普通のサンドウィッチに飽きたら、これをおやつ代わりに食べてみてください。

板チョコサンドウィッチ、思ったより美味しいですよ。

同じ感じで、ジャムもおすすめ。朝ごはんにぴったりです。

・イモを蒸かせ

じゃがいもはどこの国でも安い野菜です。
しかも蒸して塩をかけるだけで美味しく、何よりお腹に溜まる最高の食材。

兎にも角にも節約したい!というときの最終兵器はじゃがいもで。

▼もちろん炒めてもおいしい

場面別おすすめメニュー

・簡単で美味しいメニュー

簡単で美味しいメニューといえば、塩こしょうを振った肉を焼くというシンプルな料理。

フライパンひとつで、誰でも失敗なく、かつ抜群に美味しいものが出来あがります。

しかし、ある程度肉の量が必要なため、あまり安くは上がりません。

・簡単で安いメニュー

簡単で安く作れるメニューは、スープ類です。
塩こしょうがあれば、あとは買ったものを切って入れていけばいいだけです。
化学調味料がなくても美味しくできます。

肉があればよりいいですが、野菜だけでも美味しく作れます。
特にトマトを入れると、旨味のあるいい出汁がでます。

ボリュームが欲しいときは、ここにご飯(生米でもOK)を入れてしまえば、雑炊っぽくなります。

▼鶏ブイヨンスープ

・具が少なくても作れる旅の定番メニュー

具が少なくても作れる美味しいメニューは、ペペロンチーノアラビアータです。

ペペロンチーノは、にんにくと唐辛子とオイルだけ。
麺だけじゃ物足りないなら、キャベツなどの野菜があればなおよし。

アラビアータは、にんにくと唐辛子とオイルとトマトだけ。

▼キャベツのペペロンチーノ

▼激辛アラビアータ。
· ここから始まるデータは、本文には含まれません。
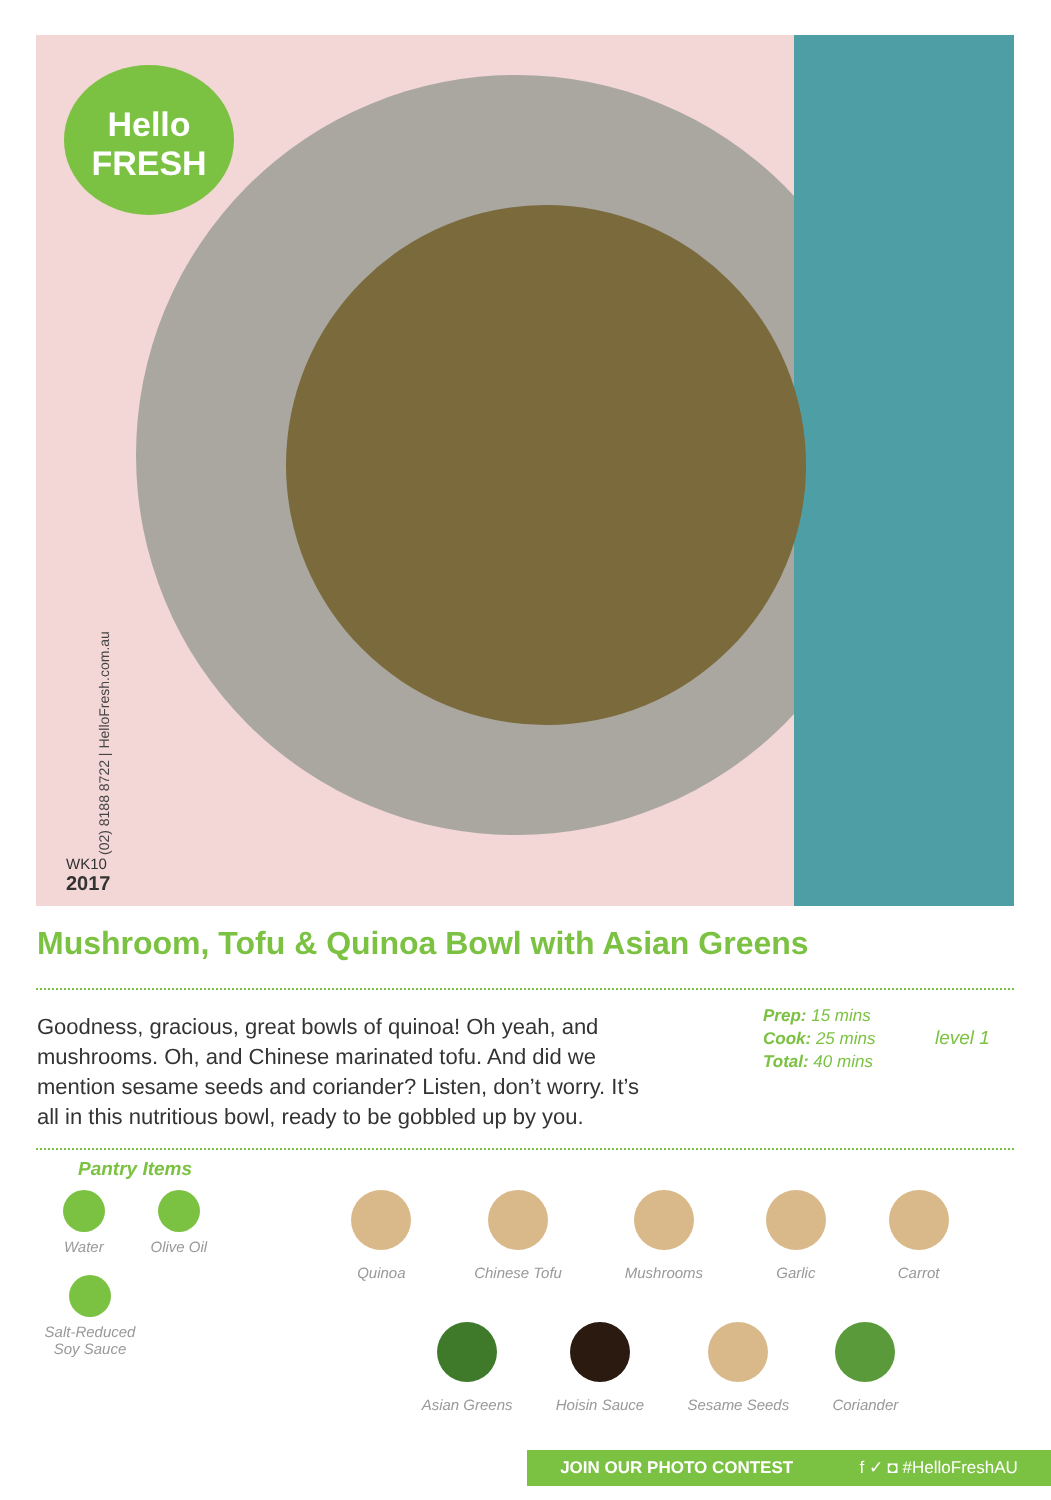Hello
FRESH
(02) 8188 8722 | HelloFresh.com.au
WK10
2017
Mushroom, Tofu & Quinoa Bowl with Asian Greens
Goodness, gracious, great bowls of quinoa! Oh yeah, and mushrooms. Oh, and Chinese marinated tofu. And did we mention sesame seeds and coriander? Listen, don’t worry. It’s all in this nutritious bowl, ready to be gobbled up by you.
Prep: 15 mins
Cook: 25 mins
Total: 40 mins
level 1
Pantry Items
Water Olive Oil
Salt-Reduced Soy Sauce
Quinoa Chinese Tofu Mushrooms Garlic Carrot
Asian Greens Hoisin Sauce Sesame Seeds Coriander
JOIN OUR PHOTO CONTEST f ✓ ◘ #HelloFreshAU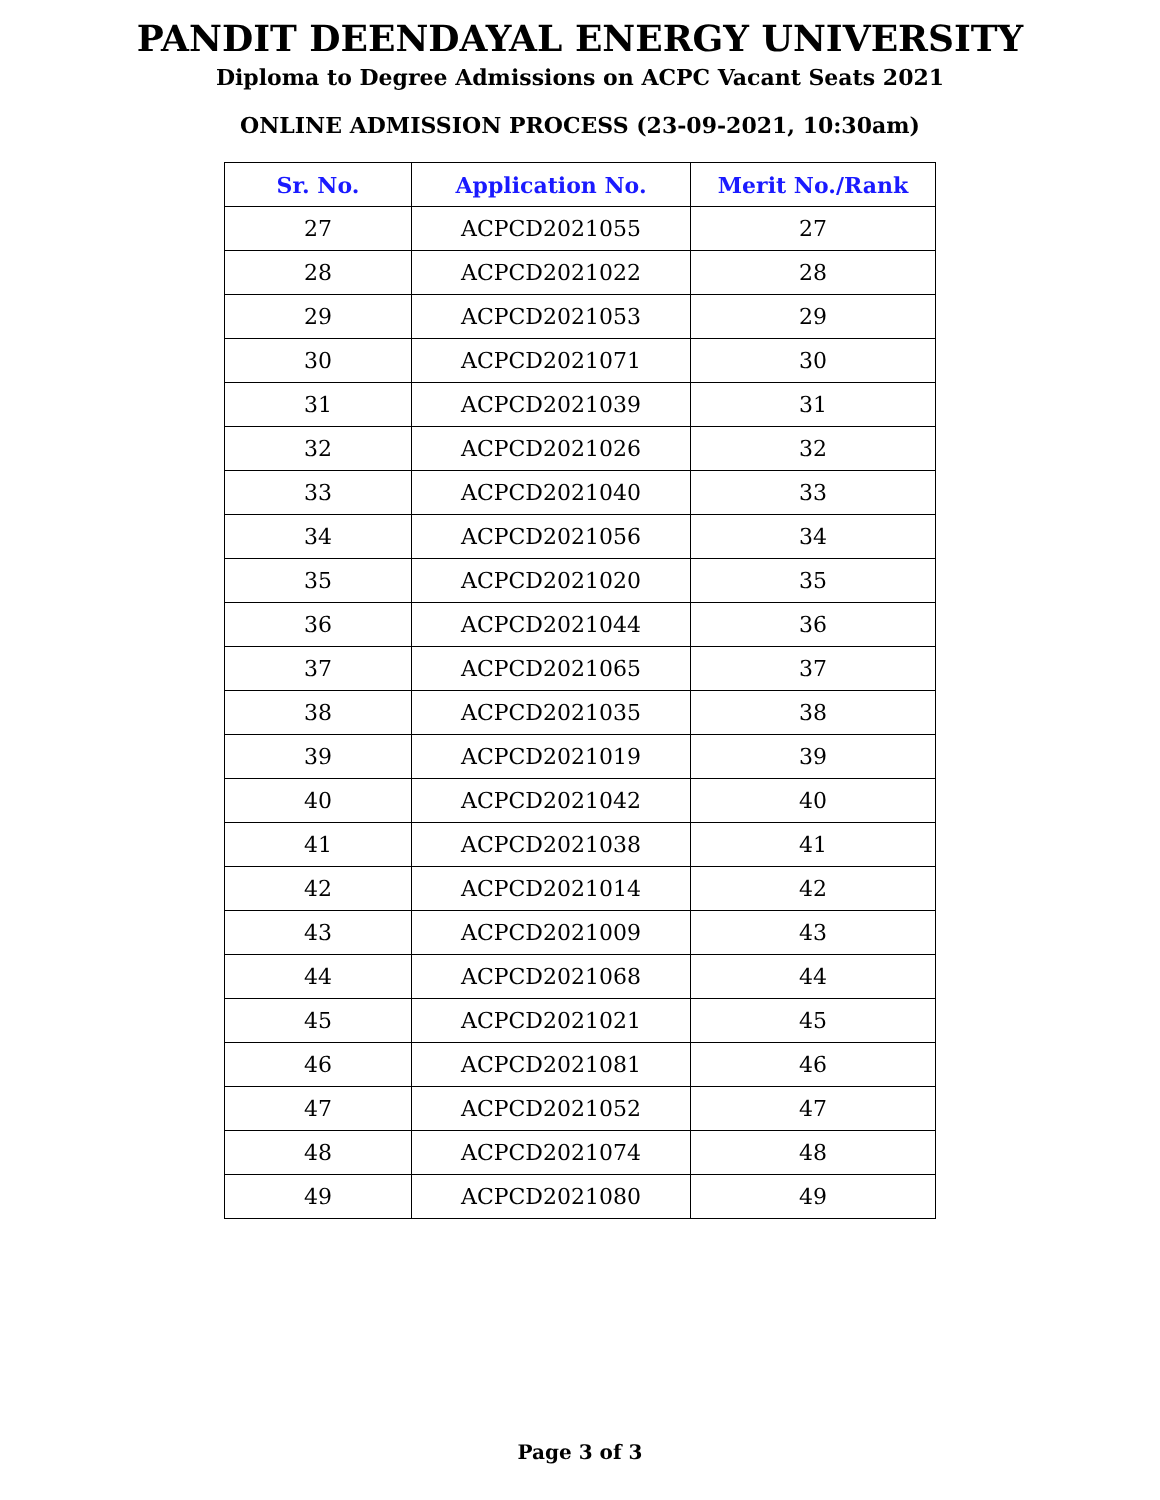PANDIT DEENDAYAL ENERGY UNIVERSITY
Diploma to Degree Admissions on ACPC Vacant Seats 2021
ONLINE ADMISSION PROCESS (23-09-2021, 10:30am)
| Sr. No. | Application No. | Merit No./Rank |
| --- | --- | --- |
| 27 | ACPCD2021055 | 27 |
| 28 | ACPCD2021022 | 28 |
| 29 | ACPCD2021053 | 29 |
| 30 | ACPCD2021071 | 30 |
| 31 | ACPCD2021039 | 31 |
| 32 | ACPCD2021026 | 32 |
| 33 | ACPCD2021040 | 33 |
| 34 | ACPCD2021056 | 34 |
| 35 | ACPCD2021020 | 35 |
| 36 | ACPCD2021044 | 36 |
| 37 | ACPCD2021065 | 37 |
| 38 | ACPCD2021035 | 38 |
| 39 | ACPCD2021019 | 39 |
| 40 | ACPCD2021042 | 40 |
| 41 | ACPCD2021038 | 41 |
| 42 | ACPCD2021014 | 42 |
| 43 | ACPCD2021009 | 43 |
| 44 | ACPCD2021068 | 44 |
| 45 | ACPCD2021021 | 45 |
| 46 | ACPCD2021081 | 46 |
| 47 | ACPCD2021052 | 47 |
| 48 | ACPCD2021074 | 48 |
| 49 | ACPCD2021080 | 49 |
Page 3 of 3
二日酔いに効いた。

さいごに

私たち夫婦は二人とも料理が好きなので、好きでこれをやっています。

また私たちの旅は食が中心なので、節約自炊ばかりではなくその土地の有名な食べ物はなるべく食べるようにしています。

これが皆さんの旅の参考になればいいですが、節約が負担になって旅が楽しくなくなってしまわないように、自分に合ったやり方を探してみてください。